Fr 11.03.16

Ägypten: „Goldener Standard“ für Airport-Sicherheit


Will Urlaubern und Reiseverkäufern das Vertrauen in Ägypten zurückgeben: Tourismusminister Hisham Zaazou. Foto: mg

Will Urlaubern und Reiseverkäufern das Vertrauen in Ägypten zurückgeben: Tourismusminister Hisham Zaazou. Foto: mg

Ägypten kommt auf dem Weg zu mehr Sicherheit in touristischen Regionen und an Flughäfen wie Sharm el Sheikh und Hurghada offenbar gut voran. „Wir hatten gerade wieder Kontrollen britischer Behörden. Ihr Urteil war exzellent“, sagte Tourismusminister Hisham Zaazou auf der Berliner ITB.

In diesen Tagen erwartet Ägypten eine deutsche Delegation von Sicherheitsexperten, parallel dazu führte Zaazou in Berlin Gespräche mit dem Verkehrsministerium und Bundestagsabgeordneten. „Wir müssen diese Krise als Chance sehen und einen goldenen Standard der Airport-Sicherheit schaffen“, kündigte Zaazou an.

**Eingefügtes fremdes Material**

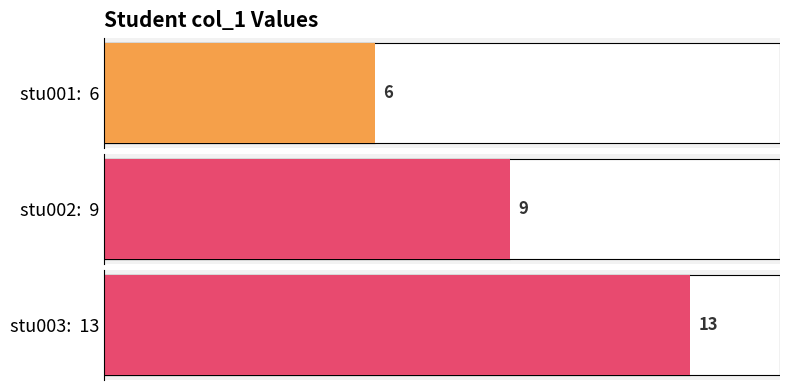

Which label corresponds to the smallest value in the chart?

stu001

Bereits vor Monaten hatte Ägypten dafür einen Kooperationsvertrag mit einer internationalen Sicherheitsagentur geschlossen und zusätzliche Mittel in Höhe von 34 Millionen US-Dollar zu Verfügung gestellt. Mit diesem Geld wurde inzwischen auch das Sicherheitspersonal in den Touristengebieten personell aufgestockt und weiter ausgebildet.

2015 konnte Ägypten mit 1,02 Millionen deutschen Gästen einmal mehr die magische Millionen-Marke knacken. „Wir waren für 2016 einem guten Weg, die Rekordzahl von 2010 mit 1,3 Millionen deutschen Gästen zu erreichen“, sagte Zaazou. Leider hätten internationale Ereignisse, aber auch der nach wie vor nicht aufgeklärte Absturz eines russischen Ferienfliegers bei Sharm el Sheikh diesen Plänen einen Strich durch die Rechnung gemacht.

Zaazou ist trotz allem „von Herzen überzeugt“, dass die Tourismusregionen Ägyptens „ein sicheres Reiseziel“ und keineswegs unsicherer als Berlin oder Frankfurt sind. „Unser Problem ist die Wahrnehmung der Menschen hier in Europa. Wir müssen ihnen zeigen, was wir zu bieten haben: ein sicheres und großartiges Urlaubserlebnis.“

Airlines will Zaazou weiterhin mit Subventionen für leer gebliebene Sitze unterstützen, um die Kapazitäten möglichst hoch zu halten. Zudem werde es individuelle Vereinbarungen mit Veranstaltern geben, um die Basis für eine erfolgreiche Wintersaison 2016/2017 zu legen.  

„Direktverbindungen sind der Schlüssel zu unserem Erfolg“, so Zaazou. Ziel müsse deshalb sein, die Kapazitäten in diesem Sinne wieder nach oben zu fahren, spielte er auf aktuelle Engpässe an. Parallel dazu will der erfahrene Touristiker wieder Aktionen für Reisebüros starten, um ihnen das Vertrauen in Ägypten zurückzugeben. „Wenn die Reiseverkäufer von unserem Land überzeugt sind, werden sie das auch an ihre Kunden weitergeben“, zeigt sich Zaazou optimistisch.